11 Creating Choropleths in QGIS - Importing Boundaries
11.1 Reminder - what’s a choropleth?
“A choropleth map is a type of statistical thematic map… [where] color corresponding with an aggregate summary of a geographic characteristic … such as population density or per-capita income.
Choropleth maps provide an easy way to visualize how a variable varies across a geographic area or show the level of variability within a region.
A heat map or isarithmic map is similar but uses regions drawn according to the pattern of the variable, rather than the a priori geographic areas of choropleth maps.”
- https://en.wikipedia.org/wiki/Choropleth_map
Or, in short, something a bit like this!
And the great news is that we can create these in QGIS.
11.2 Importing a premade geodataset
Sometimes we are lucky enough to have access to a dataset that contains a series of boundaries - so showing where the edges of a series of LSOAs, MSOAs, counties, or some other type of boundary are - as well as giving us some counts relating to those areas.
Unlike our point data, which came in a csv (a type of delimited text file), when we’re working with data relating to areas, we’re going to be using a vector layer.
Vector layers can come in a range of formats: .shp (Shapefile) .geojson (Geo JSON) *.gpkg (Geopackage)
(note: you can also get point data that’s a vector layer)
First, we need to tell QGIS that we want to import a vector layer.
Next, we click on the three small dots next to ‘source’ in the window that pops up to get our file picker.
Notice there are no geometry settings here as the CRS is set within the file!

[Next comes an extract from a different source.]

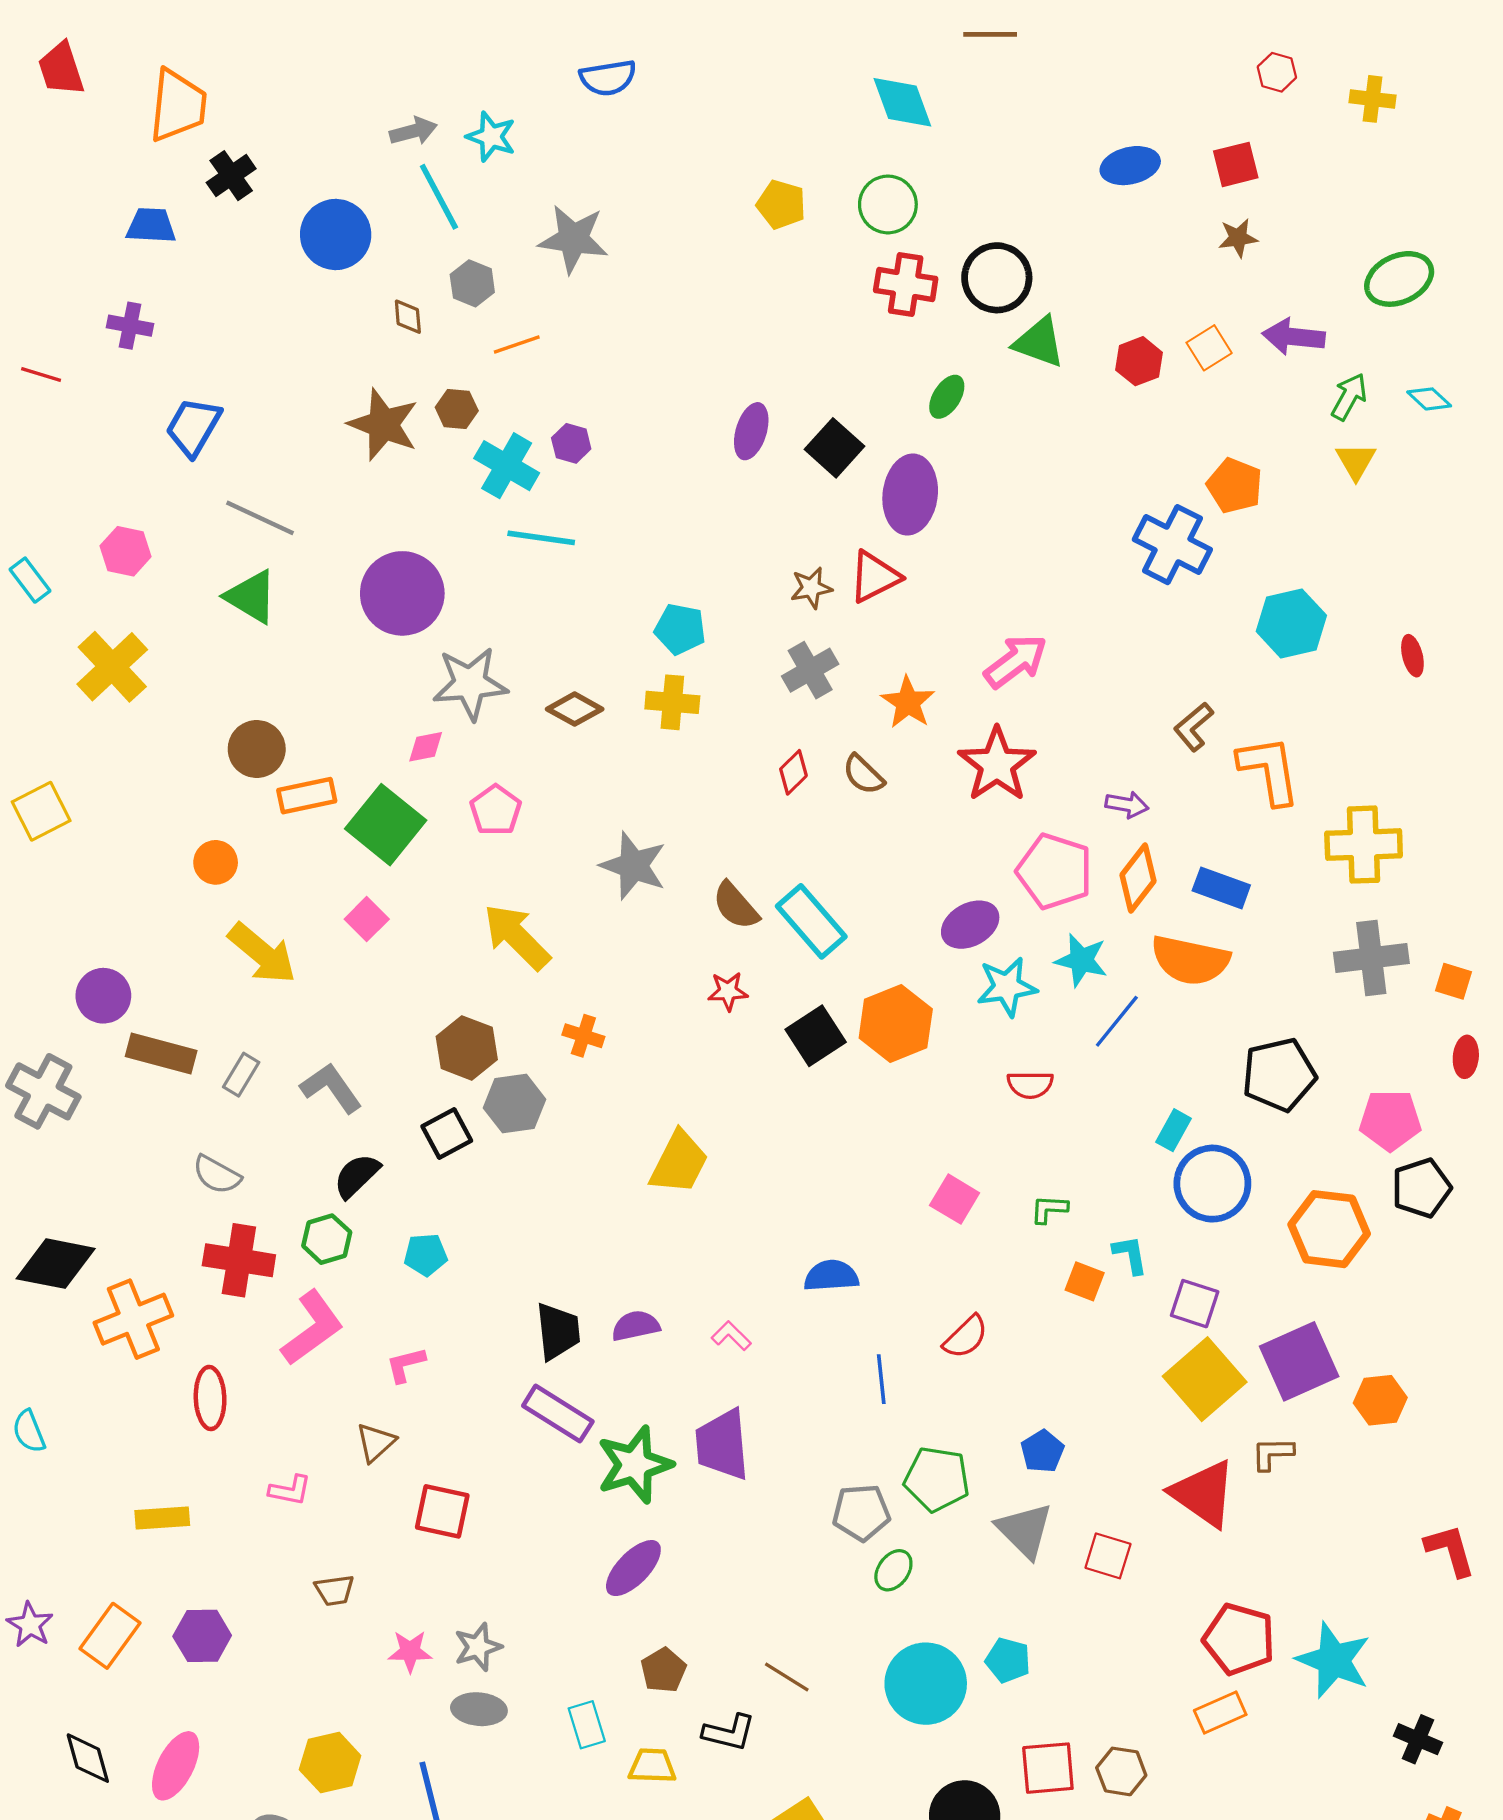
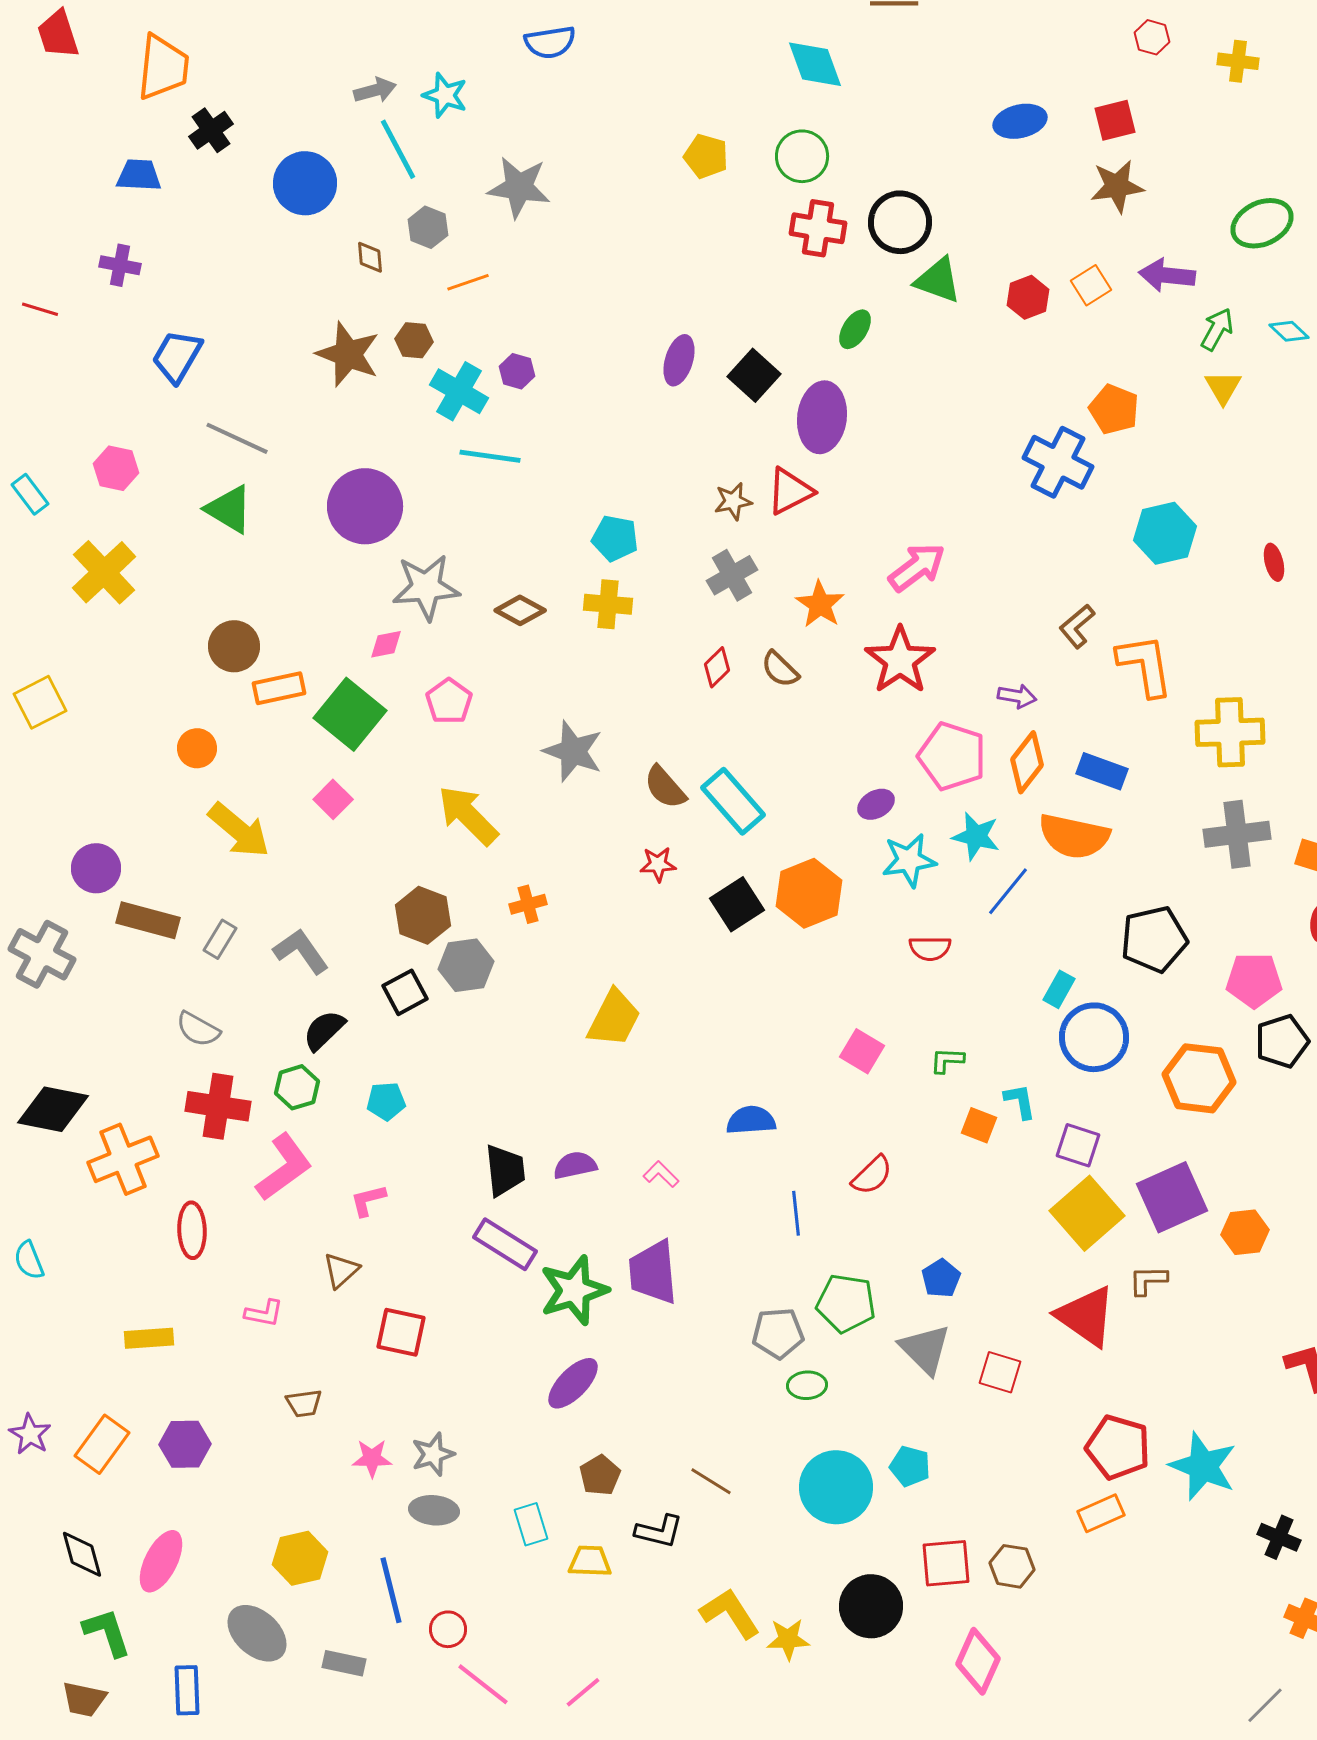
brown star: (1238, 238) -> (1117, 186), size x1.5
purple ellipse: (970, 925) -> (876, 804), size x0.7
orange cross: (583, 1036) -> (528, 904), turned -33
green ellipse: (893, 1570) -> (807, 1385), turned 51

So we can just click ‘Add’
You will now see a number of area boundaries, but at the moment, they are all the same colour - which isn’t much use!
11.3 Adding colour to our choropleths
Previously we were working with data that had a certain number of categories per value.
However, if we take a look at the attribute table for this layer, we can see we have numeric values - so instead we want a graduated symbology.
This means values will be grouped together rather than having a separate category per value.
This is just a quick overview of the dataset in this section, opened up within QGIS. Notice that there is a row per LSOA, and some relevant counts for that LSOA stored in the later columns.
Now we need to head to our layer styling panel. Where it says ‘no symbol’, click in the box and choose ‘graduated’.
Like before, we need to choose the value we want to colour our areas by.
We’ve got quite a lot to choose from in this dataset.
Let’s start by looking at Shoplifting.
To do this, we need to click on the small arrow at the far right-hand side of the ‘values’ box.
Once we’ve selected this, click the ‘classify’ button (if it does not automatically populate the white box with a series of colours and category boundaries).
We now have our areas coloured by the number of shoplifting incidents. What do you notice about the categories it has set up for us?
11.4 Adjusting category boundaries and the number of categories in QGIS
11.4.1 Number of categories
First, let’s experiment with the number of categories and see if that helps.
We can change this using the arrows next to the ‘classes’ box, or by typing in the number of classes we would like.
This can produce some odd behaviour when a lot of our groups have a very low number of values in!
We seem to have multiple categories for ‘0’, each with a slightly different colour. That’s not ideal behaviour - though depending on your dataset, this might not occur, and the default categorisation method may work fine, in which case you can just play around with the number of classes.
11.4.2 Categorisation type
Let’s now try changing the classification mode.
This adjusts the algorithm used by QGIS to work out the size of each category and where the boundary will be.
Click in the ‘mode’ box.
You can see there are several options to choose from.
Let’s try ‘equal interval’
This looks very different - is this a good option?
Here, while our categories now are of consistent width (i.e. the number of values they encompass is the same), due to the way the values in this dataset are distributed - with a lot of low values and only a handful of higher ones - the map is quite hard to interpret again.
So a small change to the mode led to a large change in our legend!
11.5 Hiding categories
Like with our categorised point data, we can untick layers in the layer styling panel to just show certain categories.
11.6 Changing the Colourscheme
11.7 Viewing the Distribution
If you go to ‘histogram’ and click ‘load values’, you will see the distribution of the values in the column you’re visualising, along with vertical lines showing the boundary of each category.
This can be really helpful for understanding the distribution of your data…
… but sometimes, like this, it’s really hard to see!